Spending such a long time in one community has both benefits and pitfalls. On the positive side, I have become “the family rabbi”.
It is not uncommon for me to do the baby blessing of someone whose parent's marriage I did, as well as their barmitzvah and baby blessing, and whose grandparents I have also married and whose great-grandparents I have buried.
Having a cycle of life involvement with four generations of the same family is incredibly enriching for me and can mean a lot to them. If I also know their pet rabbit’s name, so much the better (and I do).
The downside is that it can be easy to fall into a rut, lose one’s initial energy and simply coast along, leading to personal lethargy for the rabbi and the community failing to develop.
I have tried to avoid that by making it a personal discipline to introduce new ideas and projects each year, as well as keeping fresh by having outside causes every decade.
This has involved advocating a more welcoming attitude to mixed-faith couples, campaigning for faith schools to be more inclusive and pressing for the legalisation of assisted dying for those terminally ill who so wish.

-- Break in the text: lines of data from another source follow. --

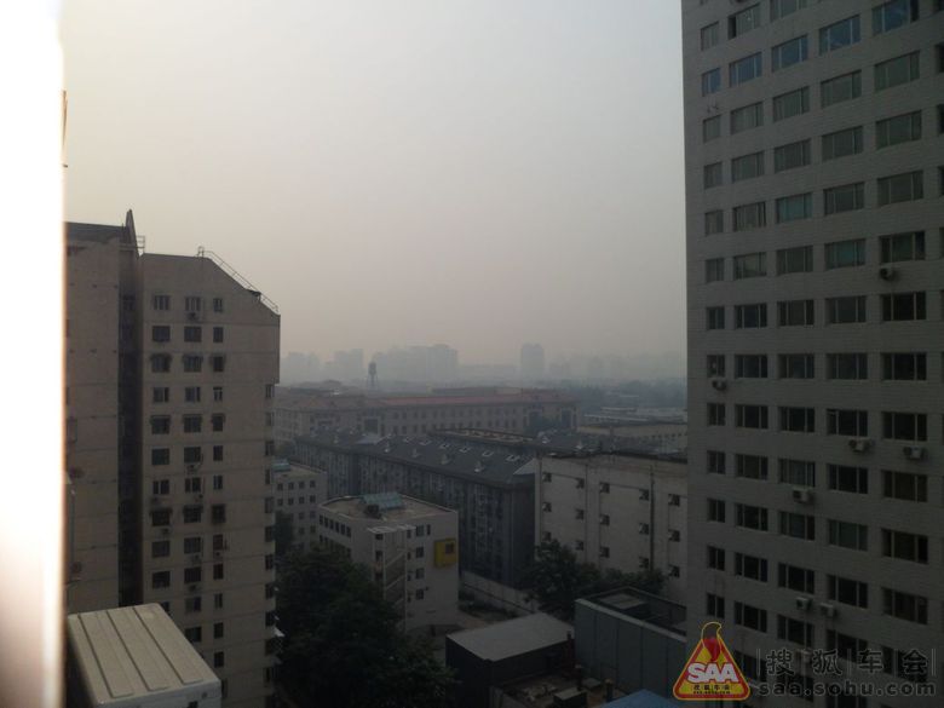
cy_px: 354
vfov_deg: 53.1
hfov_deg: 67.3
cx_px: 472
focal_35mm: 26
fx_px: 709
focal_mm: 4.9
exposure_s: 1/500
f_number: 9.4
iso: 100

Might the system that used to be one of the hallmarks of the Methodist Church be better for rabbis: that their ministers change pulpits every seven years?
It certainly means congregations are regularly exposed to new thinking, while the ministers avoid becoming stale. But then relationships are always time-limited.
I suspect there is no ideal model, and that so much depends on the chemistry between the rabbi and the community. We should celebrate it when it works and have the honesty to call it a day when it does not.